§ Texto para leitura
-=-=-

Os casos de ligações de emergência em Nova Iorque por ingestão de produtos de limpeza mais que dobraram nas 18 horas seguintes à recomendação do presidente Trump de injetar desinfetante nos pulmões dos doentes para curar a Covid-19 segundo o centro de controle de envenenamento da cidade.
Foram cerca de 30 ligações de emergência, em comparação os 13 casos do mesmo período do ano passado. A informação é da rede de tevê NBC, dos EUA.
“Derruba o coronavírus em um minuto”, havia asseverado Trump ao prescrever o desinfetante direto nos pulmões dos incautos, em transmissão ao vivo desde a Casa Branca na noite de quinta-feira (23).
“Existe uma maneira de fazer algo assim por injeção por dentro ou quase uma limpeza”, instruiu o “gênio estável” – como ele próprio já se definiu em um momento de modéstia.
Trump ainda aventou o uso de uma “luz muito forte” contra a Covid-19, possivelmente se referindo à radiação ultravioleta. “Suponha que atingimos o corpo com uma luz tremenda. Isso não foi verificado”.

-=-=-

§ Objetivo da tarefa
Segundo o texto sobre as ligações de emergência em Nova Iorque, quantas ligações houve no período, frente aos 13 casos do mesmo período do ano anterior? Responda apoiando-se apenas no texto.

-=-=-

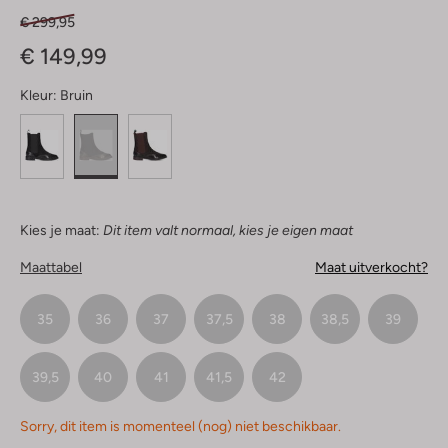
€ 299,95
€ 149,99
Kleur:
Bruin
Kies je maat:
Dit item valt normaal, kies je eigen maat
Maattabel
Maat uitverkocht?
35
36
37
37,5
38
38,5
39
39,5
40
41
41,5
42
Sorry, dit item is momenteel (nog) niet beschikbaar.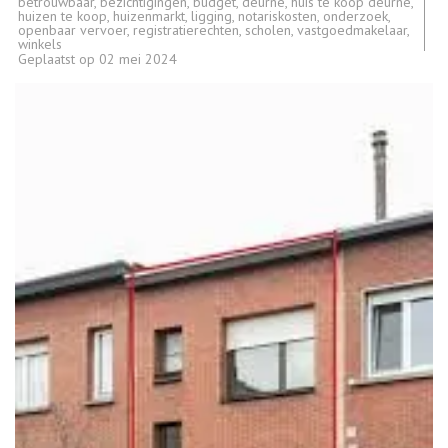
betrouwbaar
,
bezichtigingen
,
budget
,
deurne
,
huis te koop deurne
,
huizen te koop
,
huizenmarkt
,
ligging
,
notariskosten
,
onderzoek
,
openbaar vervoer
,
registratierechten
,
scholen
,
vastgoedmakelaar
,
winkels
Geplaatst op
02 mei 2024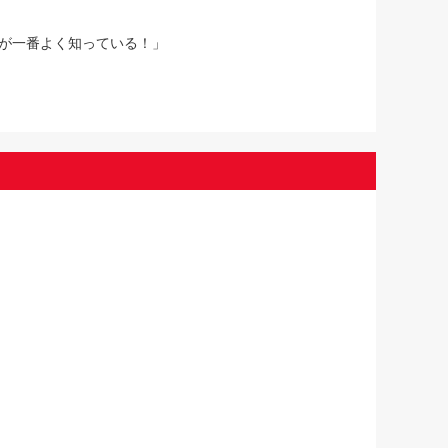
が一番よく知っている！」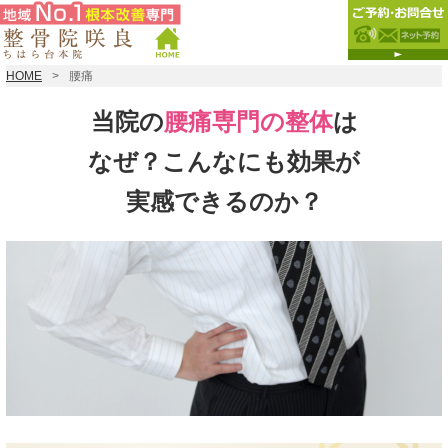
HOME
腰痛
当院の
腰痛専門の整体
は
なぜ？こんなにも効果が
実感できるのか？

-=-=-

§ Exercício resolvido
Cerca de 30 ligações de emergência.